→ **Exercise brief**
Reproduce the full listing as it stands. Images do not belong in the copy.

○ ○ ○

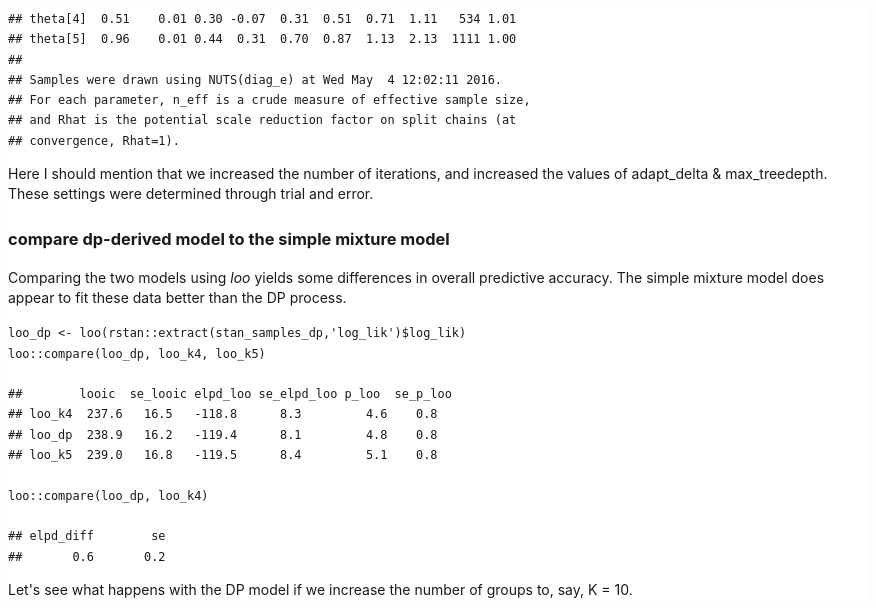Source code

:     ## theta[4]  0.51    0.01 0.30 -0.07  0.31  0.51  0.71  1.11   534 1.01
    ## theta[5]  0.96    0.01 0.44  0.31  0.70  0.87  1.13  2.13  1111 1.00
    ## 
    ## Samples were drawn using NUTS(diag_e) at Wed May  4 12:02:11 2016.
    ## For each parameter, n_eff is a crude measure of effective sample size,
    ## and Rhat is the potential scale reduction factor on split chains (at 
    ## convergence, Rhat=1).

Here I should mention that we increased the number of iterations, and
increased the values of adapt\_delta & max\_treedepth. These settings
were determined through trial and error.

### compare dp-derived model to the simple mixture model

Comparing the two models using *loo* yields some differences in overall
predictive accuracy. The simple mixture model does appear to fit these
data better than the DP process.

    loo_dp <- loo(rstan::extract(stan_samples_dp,'log_lik')$log_lik)
    loo::compare(loo_dp, loo_k4, loo_k5)

    ##        looic  se_looic elpd_loo se_elpd_loo p_loo  se_p_loo
    ## loo_k4  237.6   16.5   -118.8      8.3         4.6    0.8  
    ## loo_dp  238.9   16.2   -119.4      8.1         4.8    0.8  
    ## loo_k5  239.0   16.8   -119.5      8.4         5.1    0.8

    loo::compare(loo_dp, loo_k4)

    ## elpd_diff        se 
    ##       0.6       0.2

Let's see what happens with the DP model if we increase the number of
groups to, say, K = 10.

○ ○ ○

→ **Solution for this task**
Source code

:     ## theta[4]  0.51    0.01 0.30 -0.07  0.31  0.51  0.71  1.11   534 1.01
    ## theta[5]  0.96    0.01 0.44  0.31  0.70  0.87  1.13  2.13  1111 1.00
    ## 
    ## Samples were drawn using NUTS(diag_e) at Wed May  4 12:02:11 2016.
    ## For each parameter, n_eff is a crude measure of effective sample size,
    ## and Rhat is the potential scale reduction factor on split chains (at 
    ## convergence, Rhat=1).

Here I should mention that we increased the number of iterations, and
increased the values of adapt\_delta & max\_treedepth. These settings
were determined through trial and error.

### compare dp-derived model to the simple mixture model

Comparing the two models using *loo* yields some differences in overall
predictive accuracy. The simple mixture model does appear to fit these
data better than the DP process.

    loo_dp <- loo(rstan::extract(stan_samples_dp,'log_lik')$log_lik)
    loo::compare(loo_dp, loo_k4, loo_k5)

    ##        looic  se_looic elpd_loo se_elpd_loo p_loo  se_p_loo
    ## loo_k4  237.6   16.5   -118.8      8.3         4.6    0.8  
    ## loo_dp  238.9   16.2   -119.4      8.1         4.8    0.8  
    ## loo_k5  239.0   16.8   -119.5      8.4         5.1    0.8

    loo::compare(loo_dp, loo_k4)

    ## elpd_diff        se 
    ##       0.6       0.2

Let's see what happens with the DP model if we increase the number of
groups to, say, K = 10.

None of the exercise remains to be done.